Plusieurs thèmes parcourent ces lettres : la situation en Espagne, l’attente de la guerre en Flandre, en Espagne, des batailles et des sièges : Audenarde, Lille, Gand…., puis le récit des défaites et le retour des hommes blessés. La Maison de Saint Cyr revêt l’habit religieux (p 177) après sa transformation en maison religieuse. Port Royal est dispersé sans un soupir (octobre 1709). Et la crainte du renvoi de Mme des Ursins de la direction des affaires en Espagne devient de plus en plus forte si bien que Mme de Maintenon se plaint de sa vieille amie à un correspondant : « notre commerce devient pénible » (p 680) . Elle soutient de quelques conseils des Dames de Saint Cyr : « votre imagination est tendue de deuil. Reprenez de la joie car elle est nécessaire pour bien vous acquittez de vos devoirs ». (p 751). Et puis il y a ce terrible hiver 1709 qui oblige à manger des œufs en Carême par manque de légumes.

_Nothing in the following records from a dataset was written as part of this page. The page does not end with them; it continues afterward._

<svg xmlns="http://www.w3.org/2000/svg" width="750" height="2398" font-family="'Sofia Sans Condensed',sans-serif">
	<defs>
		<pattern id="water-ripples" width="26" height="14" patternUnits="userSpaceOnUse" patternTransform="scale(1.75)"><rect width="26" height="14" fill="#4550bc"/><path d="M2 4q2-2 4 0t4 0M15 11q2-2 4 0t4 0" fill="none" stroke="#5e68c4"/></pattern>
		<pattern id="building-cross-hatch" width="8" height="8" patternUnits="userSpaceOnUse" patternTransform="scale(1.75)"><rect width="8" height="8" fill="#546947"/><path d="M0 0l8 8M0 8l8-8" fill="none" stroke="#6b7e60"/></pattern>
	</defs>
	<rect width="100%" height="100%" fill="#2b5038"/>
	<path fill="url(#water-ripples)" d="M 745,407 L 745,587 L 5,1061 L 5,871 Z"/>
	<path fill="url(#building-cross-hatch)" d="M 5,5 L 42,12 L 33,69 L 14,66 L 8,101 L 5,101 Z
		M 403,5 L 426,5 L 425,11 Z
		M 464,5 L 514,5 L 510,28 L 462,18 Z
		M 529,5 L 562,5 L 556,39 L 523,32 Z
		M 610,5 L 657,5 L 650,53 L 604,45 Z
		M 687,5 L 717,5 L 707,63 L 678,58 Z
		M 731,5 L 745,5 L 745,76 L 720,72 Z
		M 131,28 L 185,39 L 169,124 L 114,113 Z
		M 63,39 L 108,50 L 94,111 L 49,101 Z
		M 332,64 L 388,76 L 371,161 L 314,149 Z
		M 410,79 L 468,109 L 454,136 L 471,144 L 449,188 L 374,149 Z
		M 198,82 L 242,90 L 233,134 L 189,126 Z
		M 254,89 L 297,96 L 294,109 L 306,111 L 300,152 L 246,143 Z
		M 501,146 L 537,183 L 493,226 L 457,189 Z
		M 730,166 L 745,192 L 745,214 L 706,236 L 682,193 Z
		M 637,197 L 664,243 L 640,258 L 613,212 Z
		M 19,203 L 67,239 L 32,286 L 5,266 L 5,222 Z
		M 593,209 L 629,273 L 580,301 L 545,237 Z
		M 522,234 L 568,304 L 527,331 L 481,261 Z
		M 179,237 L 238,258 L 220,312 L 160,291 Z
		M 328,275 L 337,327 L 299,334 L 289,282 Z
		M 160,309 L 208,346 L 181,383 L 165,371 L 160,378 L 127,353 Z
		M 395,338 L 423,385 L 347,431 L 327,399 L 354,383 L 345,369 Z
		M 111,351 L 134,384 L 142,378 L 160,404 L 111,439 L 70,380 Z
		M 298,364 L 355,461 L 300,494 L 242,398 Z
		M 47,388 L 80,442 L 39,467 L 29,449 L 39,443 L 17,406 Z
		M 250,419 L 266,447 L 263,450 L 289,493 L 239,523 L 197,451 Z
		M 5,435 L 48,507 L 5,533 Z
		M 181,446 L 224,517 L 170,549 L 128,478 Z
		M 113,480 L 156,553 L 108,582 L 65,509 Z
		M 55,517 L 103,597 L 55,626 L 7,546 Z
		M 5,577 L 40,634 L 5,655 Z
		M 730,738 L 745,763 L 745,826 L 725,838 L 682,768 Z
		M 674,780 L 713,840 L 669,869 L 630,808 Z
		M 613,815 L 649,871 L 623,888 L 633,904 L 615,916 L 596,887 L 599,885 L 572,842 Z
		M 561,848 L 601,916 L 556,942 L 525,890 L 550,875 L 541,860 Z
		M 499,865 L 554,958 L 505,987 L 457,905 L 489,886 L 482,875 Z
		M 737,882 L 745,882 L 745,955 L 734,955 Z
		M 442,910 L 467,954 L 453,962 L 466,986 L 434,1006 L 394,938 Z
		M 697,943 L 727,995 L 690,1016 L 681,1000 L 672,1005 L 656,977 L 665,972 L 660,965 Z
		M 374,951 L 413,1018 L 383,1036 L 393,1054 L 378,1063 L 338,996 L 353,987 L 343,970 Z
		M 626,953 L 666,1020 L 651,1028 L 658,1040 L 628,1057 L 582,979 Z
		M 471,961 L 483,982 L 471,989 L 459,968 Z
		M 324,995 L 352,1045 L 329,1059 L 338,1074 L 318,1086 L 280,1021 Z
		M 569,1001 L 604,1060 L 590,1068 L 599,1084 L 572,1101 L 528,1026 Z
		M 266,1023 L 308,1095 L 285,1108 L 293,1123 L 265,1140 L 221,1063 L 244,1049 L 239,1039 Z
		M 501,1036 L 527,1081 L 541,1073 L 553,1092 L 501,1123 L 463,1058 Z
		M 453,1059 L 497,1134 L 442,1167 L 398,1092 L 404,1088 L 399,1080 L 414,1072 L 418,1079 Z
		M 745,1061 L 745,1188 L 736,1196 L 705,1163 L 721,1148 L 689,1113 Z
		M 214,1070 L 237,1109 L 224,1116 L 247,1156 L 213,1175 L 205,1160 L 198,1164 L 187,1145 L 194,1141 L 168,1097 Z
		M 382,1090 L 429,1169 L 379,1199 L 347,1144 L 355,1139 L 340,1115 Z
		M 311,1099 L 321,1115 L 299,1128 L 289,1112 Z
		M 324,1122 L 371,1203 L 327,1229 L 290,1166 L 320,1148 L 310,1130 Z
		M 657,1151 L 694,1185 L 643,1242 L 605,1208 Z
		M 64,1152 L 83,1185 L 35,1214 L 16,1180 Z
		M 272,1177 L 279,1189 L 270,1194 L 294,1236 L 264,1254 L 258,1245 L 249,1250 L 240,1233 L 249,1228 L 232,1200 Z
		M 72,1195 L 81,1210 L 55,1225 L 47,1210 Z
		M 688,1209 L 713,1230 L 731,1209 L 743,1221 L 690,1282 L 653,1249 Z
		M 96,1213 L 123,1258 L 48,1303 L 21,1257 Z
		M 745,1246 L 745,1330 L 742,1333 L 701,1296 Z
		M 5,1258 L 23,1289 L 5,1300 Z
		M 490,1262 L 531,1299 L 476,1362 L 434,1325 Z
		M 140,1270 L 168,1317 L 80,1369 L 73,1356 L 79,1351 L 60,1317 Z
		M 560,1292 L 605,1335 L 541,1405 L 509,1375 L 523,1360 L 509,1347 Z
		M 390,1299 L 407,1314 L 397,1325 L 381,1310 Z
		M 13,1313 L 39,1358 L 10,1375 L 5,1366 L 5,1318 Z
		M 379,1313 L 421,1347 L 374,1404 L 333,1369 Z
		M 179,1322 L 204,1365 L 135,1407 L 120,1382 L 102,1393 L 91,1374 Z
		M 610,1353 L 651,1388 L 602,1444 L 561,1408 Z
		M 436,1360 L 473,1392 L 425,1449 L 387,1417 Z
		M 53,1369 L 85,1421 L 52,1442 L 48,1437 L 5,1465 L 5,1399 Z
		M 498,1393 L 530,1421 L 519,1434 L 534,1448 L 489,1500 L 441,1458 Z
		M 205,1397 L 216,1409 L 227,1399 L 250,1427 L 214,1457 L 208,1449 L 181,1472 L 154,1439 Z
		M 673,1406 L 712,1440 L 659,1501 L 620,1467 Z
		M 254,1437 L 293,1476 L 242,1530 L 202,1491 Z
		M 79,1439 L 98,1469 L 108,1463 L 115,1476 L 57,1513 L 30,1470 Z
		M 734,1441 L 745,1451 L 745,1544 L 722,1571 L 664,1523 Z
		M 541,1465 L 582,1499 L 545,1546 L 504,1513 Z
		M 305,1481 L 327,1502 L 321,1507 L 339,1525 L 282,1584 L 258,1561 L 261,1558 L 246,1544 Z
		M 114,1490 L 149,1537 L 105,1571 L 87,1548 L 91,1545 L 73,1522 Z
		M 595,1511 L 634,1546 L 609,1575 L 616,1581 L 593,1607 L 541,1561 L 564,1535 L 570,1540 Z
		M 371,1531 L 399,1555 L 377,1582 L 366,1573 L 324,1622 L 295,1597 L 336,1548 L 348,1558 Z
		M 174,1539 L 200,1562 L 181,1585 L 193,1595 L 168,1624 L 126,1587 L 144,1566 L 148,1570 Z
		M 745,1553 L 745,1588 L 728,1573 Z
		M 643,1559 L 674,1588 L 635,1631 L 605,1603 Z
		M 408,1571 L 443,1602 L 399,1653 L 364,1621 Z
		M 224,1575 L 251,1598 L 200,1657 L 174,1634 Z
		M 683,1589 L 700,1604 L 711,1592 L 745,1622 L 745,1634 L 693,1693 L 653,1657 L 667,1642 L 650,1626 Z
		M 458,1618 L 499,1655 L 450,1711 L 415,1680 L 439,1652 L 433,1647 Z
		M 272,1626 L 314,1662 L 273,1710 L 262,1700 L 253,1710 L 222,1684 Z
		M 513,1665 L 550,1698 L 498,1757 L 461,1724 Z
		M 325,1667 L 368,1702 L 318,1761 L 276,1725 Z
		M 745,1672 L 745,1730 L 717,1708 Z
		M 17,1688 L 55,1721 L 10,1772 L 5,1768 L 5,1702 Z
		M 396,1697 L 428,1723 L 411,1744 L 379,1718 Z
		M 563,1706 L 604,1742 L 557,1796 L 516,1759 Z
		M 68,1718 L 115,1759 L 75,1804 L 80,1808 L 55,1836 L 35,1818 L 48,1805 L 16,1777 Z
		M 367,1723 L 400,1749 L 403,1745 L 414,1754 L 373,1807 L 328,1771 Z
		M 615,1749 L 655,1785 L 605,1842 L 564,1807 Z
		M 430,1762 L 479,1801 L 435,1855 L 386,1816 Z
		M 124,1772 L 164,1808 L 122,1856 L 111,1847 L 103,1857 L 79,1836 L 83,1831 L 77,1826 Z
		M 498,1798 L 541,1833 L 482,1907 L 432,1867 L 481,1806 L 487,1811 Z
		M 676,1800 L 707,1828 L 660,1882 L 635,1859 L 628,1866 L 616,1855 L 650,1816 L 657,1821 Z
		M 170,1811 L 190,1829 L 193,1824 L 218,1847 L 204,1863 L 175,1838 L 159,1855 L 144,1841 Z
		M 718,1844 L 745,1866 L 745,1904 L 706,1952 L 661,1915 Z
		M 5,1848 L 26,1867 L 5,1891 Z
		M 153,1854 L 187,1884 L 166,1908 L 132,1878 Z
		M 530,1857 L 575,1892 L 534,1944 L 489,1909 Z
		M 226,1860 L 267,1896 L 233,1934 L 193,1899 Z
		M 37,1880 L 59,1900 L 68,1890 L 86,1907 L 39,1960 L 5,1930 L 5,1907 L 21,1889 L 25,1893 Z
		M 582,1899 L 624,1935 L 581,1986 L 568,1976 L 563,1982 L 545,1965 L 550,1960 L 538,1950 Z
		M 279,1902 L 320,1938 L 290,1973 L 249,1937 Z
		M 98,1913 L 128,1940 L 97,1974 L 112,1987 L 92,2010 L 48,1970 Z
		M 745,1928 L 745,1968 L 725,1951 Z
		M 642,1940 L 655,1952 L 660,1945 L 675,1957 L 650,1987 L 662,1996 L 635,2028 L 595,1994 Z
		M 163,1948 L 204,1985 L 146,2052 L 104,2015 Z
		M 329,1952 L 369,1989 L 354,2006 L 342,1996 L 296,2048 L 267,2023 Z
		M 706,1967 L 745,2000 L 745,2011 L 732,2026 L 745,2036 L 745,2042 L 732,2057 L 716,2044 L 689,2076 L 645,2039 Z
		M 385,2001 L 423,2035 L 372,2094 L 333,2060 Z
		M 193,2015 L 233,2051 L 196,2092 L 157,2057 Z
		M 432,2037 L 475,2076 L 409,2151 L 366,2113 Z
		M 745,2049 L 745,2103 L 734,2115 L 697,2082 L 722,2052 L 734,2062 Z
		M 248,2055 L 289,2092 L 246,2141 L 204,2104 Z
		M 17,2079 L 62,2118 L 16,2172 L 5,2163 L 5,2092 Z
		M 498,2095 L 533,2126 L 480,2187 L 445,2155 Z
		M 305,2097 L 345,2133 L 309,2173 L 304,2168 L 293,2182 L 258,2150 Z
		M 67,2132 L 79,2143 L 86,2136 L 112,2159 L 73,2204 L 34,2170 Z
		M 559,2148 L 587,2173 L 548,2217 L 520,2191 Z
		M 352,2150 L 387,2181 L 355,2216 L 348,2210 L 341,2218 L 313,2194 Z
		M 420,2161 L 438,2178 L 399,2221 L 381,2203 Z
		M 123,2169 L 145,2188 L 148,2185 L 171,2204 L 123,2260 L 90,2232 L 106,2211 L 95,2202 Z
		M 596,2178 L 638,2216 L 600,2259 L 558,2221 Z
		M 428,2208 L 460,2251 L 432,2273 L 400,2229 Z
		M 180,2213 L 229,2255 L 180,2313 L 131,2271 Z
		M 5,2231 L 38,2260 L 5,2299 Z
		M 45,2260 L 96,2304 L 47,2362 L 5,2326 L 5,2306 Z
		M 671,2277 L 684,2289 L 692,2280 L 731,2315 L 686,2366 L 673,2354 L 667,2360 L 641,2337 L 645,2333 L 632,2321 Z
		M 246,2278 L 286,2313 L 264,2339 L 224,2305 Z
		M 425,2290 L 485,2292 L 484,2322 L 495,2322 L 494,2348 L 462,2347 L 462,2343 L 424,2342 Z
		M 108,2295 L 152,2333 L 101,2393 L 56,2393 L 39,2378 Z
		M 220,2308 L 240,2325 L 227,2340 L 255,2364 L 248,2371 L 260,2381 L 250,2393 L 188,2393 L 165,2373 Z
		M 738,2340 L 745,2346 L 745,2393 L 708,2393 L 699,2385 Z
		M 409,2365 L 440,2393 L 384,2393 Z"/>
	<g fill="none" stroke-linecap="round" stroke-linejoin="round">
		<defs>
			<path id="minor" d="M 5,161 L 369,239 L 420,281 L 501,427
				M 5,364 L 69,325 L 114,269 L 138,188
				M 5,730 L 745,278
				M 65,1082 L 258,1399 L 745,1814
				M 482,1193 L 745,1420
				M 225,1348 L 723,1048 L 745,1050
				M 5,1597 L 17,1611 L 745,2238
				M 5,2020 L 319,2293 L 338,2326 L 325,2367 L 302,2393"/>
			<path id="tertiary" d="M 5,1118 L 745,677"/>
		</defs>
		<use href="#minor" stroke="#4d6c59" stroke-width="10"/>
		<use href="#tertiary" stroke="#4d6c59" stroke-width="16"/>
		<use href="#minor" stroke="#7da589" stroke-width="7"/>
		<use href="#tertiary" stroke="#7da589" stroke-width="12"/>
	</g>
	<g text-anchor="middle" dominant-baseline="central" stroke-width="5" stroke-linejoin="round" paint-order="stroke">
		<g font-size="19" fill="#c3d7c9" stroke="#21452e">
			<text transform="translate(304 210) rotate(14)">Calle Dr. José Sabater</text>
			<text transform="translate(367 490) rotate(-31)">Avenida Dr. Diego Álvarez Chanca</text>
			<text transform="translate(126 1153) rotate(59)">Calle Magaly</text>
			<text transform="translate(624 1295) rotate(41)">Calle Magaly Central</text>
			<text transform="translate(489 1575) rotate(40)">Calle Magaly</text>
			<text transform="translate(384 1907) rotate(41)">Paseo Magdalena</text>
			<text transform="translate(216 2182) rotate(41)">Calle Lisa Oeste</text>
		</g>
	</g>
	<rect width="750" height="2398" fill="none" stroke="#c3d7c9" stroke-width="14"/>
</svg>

Heureusement, les lettres de ces femmes sont parcourues d’informations concrètes sur la cour, comme ces espérances de grossesse, comme ce magnifique jouet offert à une enfant de trois ans, une rare poupée qui témoigne de l’intérêt véritable que Mme de Maintenon porte aux enfants en bas âge, cette poupée qui crée presque un incident politique à la cour tant les habits époustouflants de la poupée sont interprétés comme une critique des habits des femmes de la cour. Il y a aussi cette libération incomprise, cette mode de ne plus porter le corset en public et donc ces corps non tenus de jeunes femmes qui semblent déborder des vêtements.
« De l’esprit, de la raison et de la bonne grâce » (5 avril 1681)
Ce livre regorge comme les autres tomes, d’informations sur la cour, légères, graves, diplomatiques et politiques. Il montre l’extraordinaire intelligence de Mme de Maintenon, attentive à des milliers de faits d’importance très diverse, capable de répondre sur des tons tout aussi variés, avec un sens de la formule, une élégance à chaque correspondant pour traiter ces faits et faire circuler l’information.
Cet ouvrage est précédé d’un très intéressant avant-propos de Françoise Chandernagor qui retrace sa propre quête des archives de Mme de Maintenon à l’époque où elle écrivait L’allée de roi. C’est la mise à jour passionnante et parfaitement écrite d’une partie du travail de l’historien à la recherche des papiers, triant les faux, les apocryphes et découvrant la finesse, la bonne grâce, la politesse naturelle qui font le style de l’épistolaire. Françoise Chandernagor estime que la publication de ces lettres sont « l’œuvre d’une vie« , heureusement entamée là avec tous les auteurs par les éditions Champion, c’est pourquoi on attend avec impatience la sortie des trois derniers tomes.